By noon, Mayor Bargellini had got to a radio mic and announced to the city that the water had arrived in Piazza del Duomo. And in some neighbourhoods, it had reached the second floor of buildings. He told everyone to remain calm and told those with boats and canoes to bring them to the Palazzo Vecchio.
Shortly after Ulysses had changed clothes, there was a knock at the door. The elderly contessa must have listened to the radio announcement too because she stood in the doorway and said, Signor Temper, I have no electricity. No lights. I have no gas. I am cold and I have no water, and now the idiota talks of floods. Why didn’t he stop it?
Ulysses invited her inside and sat her beside the coal stove.
I had coal once, she said, but they made me have gas and now I have nothing.
It was a simple lunch of spaghetti and passata and she followed his every move about the kitchen. He threw in a couple of left-over sausages and a handful of black olives, a pinch of chilli. He opened one of the good bottles of wine and she said, Very nice indeed. From the transistor radio a broadcast warned that the city water was polluted. For how long now? said the contessa. He drained the pasta but kept the salted water for the toilet.
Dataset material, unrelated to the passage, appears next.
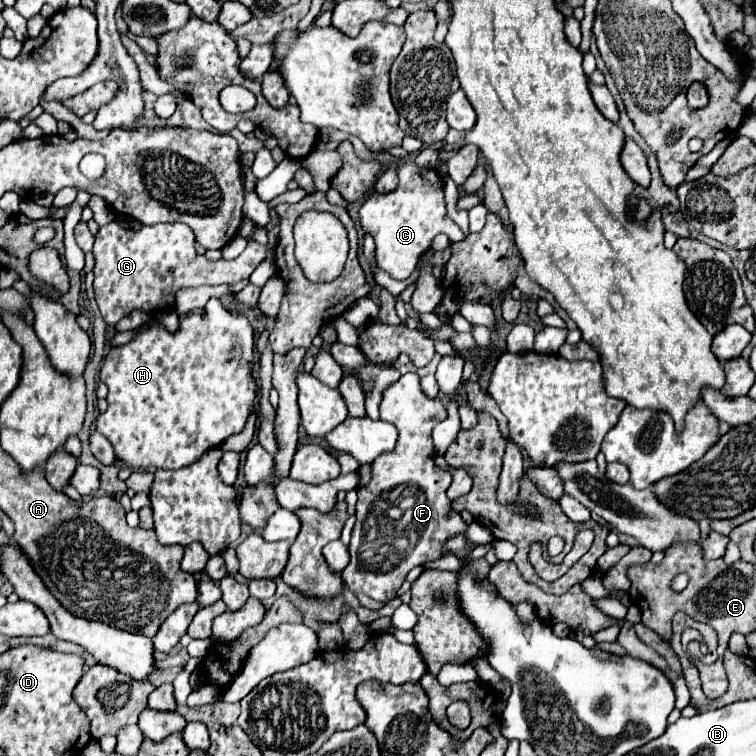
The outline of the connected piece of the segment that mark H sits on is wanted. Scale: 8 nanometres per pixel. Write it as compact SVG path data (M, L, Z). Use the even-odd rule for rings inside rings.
M217 302L217 306L213 310L205 310L203 314L187 314L187 316L183 316L181 318L181 324L179 324L179 330L175 334L169 334L163 328L163 324L155 324L155 326L151 326L147 330L141 330L131 342L127 342L123 346L111 348L111 352L105 356L103 366L101 366L101 372L99 372L99 378L109 388L109 394L107 394L109 408L107 408L107 412L99 414L95 426L97 426L97 432L101 432L113 444L115 456L125 466L129 466L133 470L147 470L151 466L155 466L155 468L183 468L183 466L193 464L205 450L219 446L225 438L229 438L231 434L237 434L239 430L243 430L249 412L255 408L255 390L257 390L255 380L251 376L253 346L255 346L253 344L253 328L251 328L251 324L245 326L245 320L247 320L245 316L231 314L231 312L227 312L221 306L221 302Z

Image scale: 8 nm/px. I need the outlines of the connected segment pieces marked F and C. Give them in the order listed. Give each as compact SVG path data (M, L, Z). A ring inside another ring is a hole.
M407 372L383 390L379 410L383 422L397 426L399 440L391 454L381 454L371 464L369 484L357 490L357 520L349 544L351 562L341 572L343 582L355 592L359 602L371 610L379 610L395 598L411 568L441 558L443 542L447 542L451 534L463 534L463 530L467 530L467 524L445 496L451 474L433 462L435 448L431 432L447 418L443 402L439 398L427 398L421 392L419 376Z
M401 162L397 166L399 186L387 194L371 192L369 198L359 208L359 220L365 232L375 236L375 252L379 266L395 280L407 280L415 266L421 252L425 252L433 238L441 232L449 236L451 242L463 240L465 234L461 228L447 216L445 196L443 196L443 176L437 174L435 168L421 170L413 162Z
Why the toilet? said the contessa.
Because you can’t flush them, he said.
O mio Dio. Just like the war.
They ate and said little after that. When she’d finished, the contessa complimented him on his cooking. A little more salt maybe, she said.
Maybe, he said.
He put the coffee pot on the stove. The contessa said, That’s the best type of coffee pot. It never lets you down. Not like the mayor, she said.
Ulysses took his coffee onto the terrace with Claude. The fountain had become its own island and you’d need a boat to get to church now. Before light faded, the water ran putrid with a shimmering yellow scum and there was a high stench of oil. Red gasoline cans bobbed on the surface, such an incongruous trespass of colour. A car swept into the square and clattered against the metal shutters of the tabacchi.
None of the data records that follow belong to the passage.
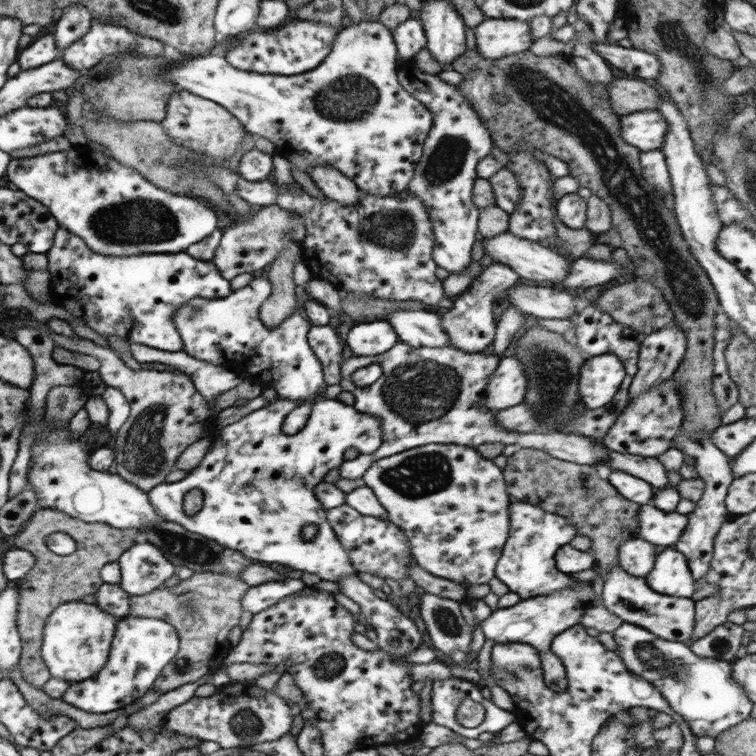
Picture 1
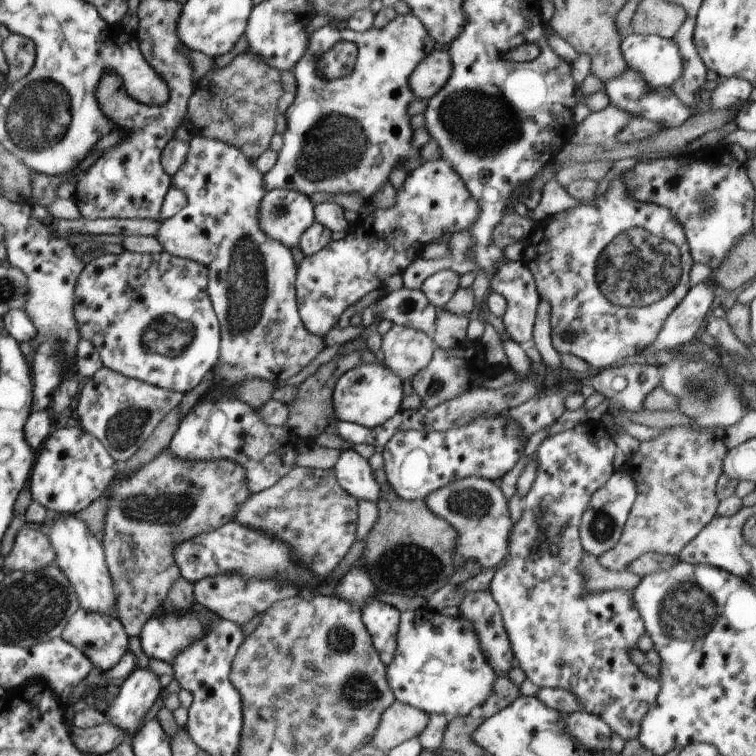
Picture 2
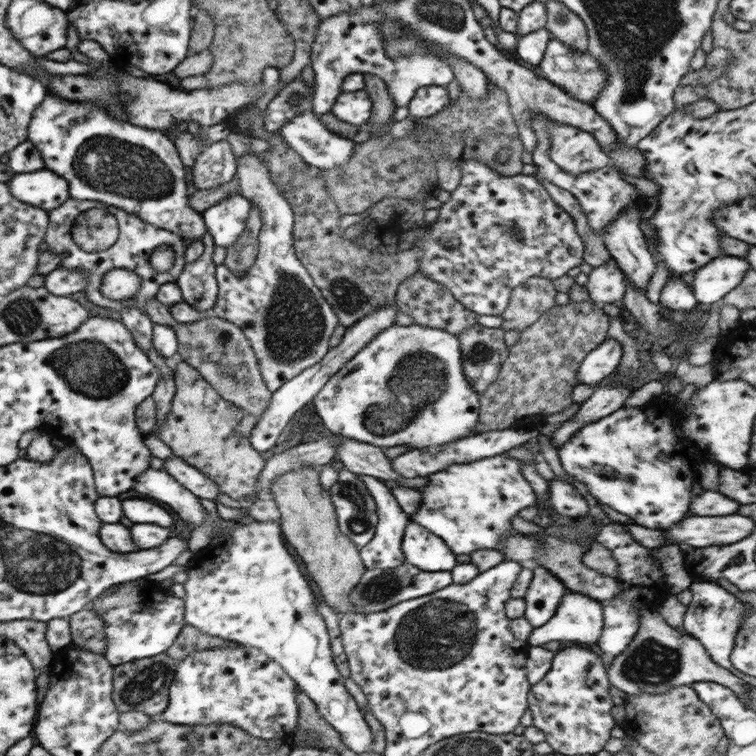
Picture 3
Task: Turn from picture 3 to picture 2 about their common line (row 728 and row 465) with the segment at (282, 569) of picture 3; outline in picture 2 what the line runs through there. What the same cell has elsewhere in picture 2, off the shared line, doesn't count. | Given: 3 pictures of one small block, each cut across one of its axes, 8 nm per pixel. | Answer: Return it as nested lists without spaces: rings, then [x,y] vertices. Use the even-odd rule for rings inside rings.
[[[353,450],[343,451],[332,468],[338,486],[356,500],[378,502],[380,485],[376,482],[369,460]]]

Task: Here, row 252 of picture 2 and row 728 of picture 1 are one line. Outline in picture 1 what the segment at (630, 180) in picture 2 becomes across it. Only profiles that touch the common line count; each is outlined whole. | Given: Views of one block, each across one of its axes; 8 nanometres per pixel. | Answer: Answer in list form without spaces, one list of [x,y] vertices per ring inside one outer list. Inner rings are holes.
[[[622,623],[613,632],[618,645],[616,654],[631,673],[650,681],[669,705],[689,724],[696,738],[716,738],[750,717],[754,703],[733,679],[731,662],[720,658],[698,656],[686,643],[664,640],[636,624]]]

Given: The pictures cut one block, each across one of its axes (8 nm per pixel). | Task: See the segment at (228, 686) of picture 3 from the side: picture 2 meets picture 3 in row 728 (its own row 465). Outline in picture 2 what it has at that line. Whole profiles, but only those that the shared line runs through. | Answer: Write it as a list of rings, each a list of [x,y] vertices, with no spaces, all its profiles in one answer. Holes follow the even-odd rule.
[[[195,136],[189,143],[188,154],[184,158],[184,162],[180,166],[180,170],[171,177],[171,186],[176,186],[180,188],[187,198],[187,205],[178,211],[178,214],[168,218],[166,221],[162,221],[158,232],[156,232],[156,238],[163,246],[164,250],[172,256],[178,258],[186,258],[186,260],[194,260],[194,262],[200,262],[202,266],[206,266],[208,270],[208,296],[210,302],[212,302],[214,313],[217,315],[220,331],[221,331],[221,344],[220,344],[220,356],[218,356],[218,362],[216,362],[214,370],[214,382],[212,382],[212,388],[208,394],[204,394],[200,398],[200,402],[194,406],[192,412],[187,413],[185,417],[182,418],[181,424],[179,425],[176,434],[172,438],[170,445],[168,446],[168,454],[170,456],[178,456],[178,458],[184,458],[184,460],[232,460],[232,462],[238,462],[238,466],[242,466],[246,470],[246,482],[248,482],[248,490],[251,493],[258,493],[271,488],[280,478],[286,476],[290,473],[290,470],[294,469],[296,465],[296,454],[298,452],[298,445],[300,439],[292,436],[288,429],[276,428],[274,426],[266,426],[262,418],[254,412],[254,410],[244,404],[243,400],[238,400],[232,392],[234,388],[238,386],[239,383],[244,383],[244,380],[248,378],[260,378],[260,380],[266,380],[270,382],[280,382],[292,378],[297,375],[302,368],[310,364],[317,355],[326,348],[324,346],[324,338],[322,335],[310,334],[304,326],[302,326],[302,320],[299,316],[299,309],[297,308],[296,301],[296,280],[297,280],[297,265],[292,256],[290,248],[286,248],[284,244],[268,238],[260,226],[258,226],[258,212],[260,212],[260,202],[266,194],[264,190],[264,176],[255,164],[250,162],[246,158],[246,154],[242,150],[238,150],[236,146],[231,146],[222,142],[222,140],[205,138],[202,136]]]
All about, the narrow streets were awash, the cortile below immersed. All those workshops, all those livelihoods, all those ground-floor magicians who made shoes wearable and mended chairs and carved wonder and made frames of gold. Paintings began to float in on the tide, an antique shop or gallery broken into by the onslaught. A quick glimpse of cherubim before the canvas sank.
By 5 p.m. the city was in blackout. Ulysses and the contessa sat by the stove and listened to the Italian news broadcast by candlelight. All Tuscany had suffered flooding. Florence was cut off by road, rail and telephone from Rome in the south to Bologna in the north.
Someone needs to go down and check on the place, said the contessa. But I have the wrong shoes.
Ulysses switched on the torch and went down through the stairwell. He entered the pensione and opened the dresser where Cress kept boxes of candles. He didn’t go back up straight away, kept going down the stairs till he hit the waterline. Three, four feet maybe; far below the contessa’s landing, he could at least give her that reassurance. He sat on the stone. The heady smell of petroleum and sewage, the sound of debris battering against the front doors like the heaving clang of a ship slowly sinking. He thought about Massimo but knew Massimo lived up high. Wondered when Cress and Alys would get back home. He needed to know everyone was safe because without them he was nothing. The torch flickered. He banged it against his hand and a faint beam skimmed the surface. A carp darted away from the intrusion. And the water rose.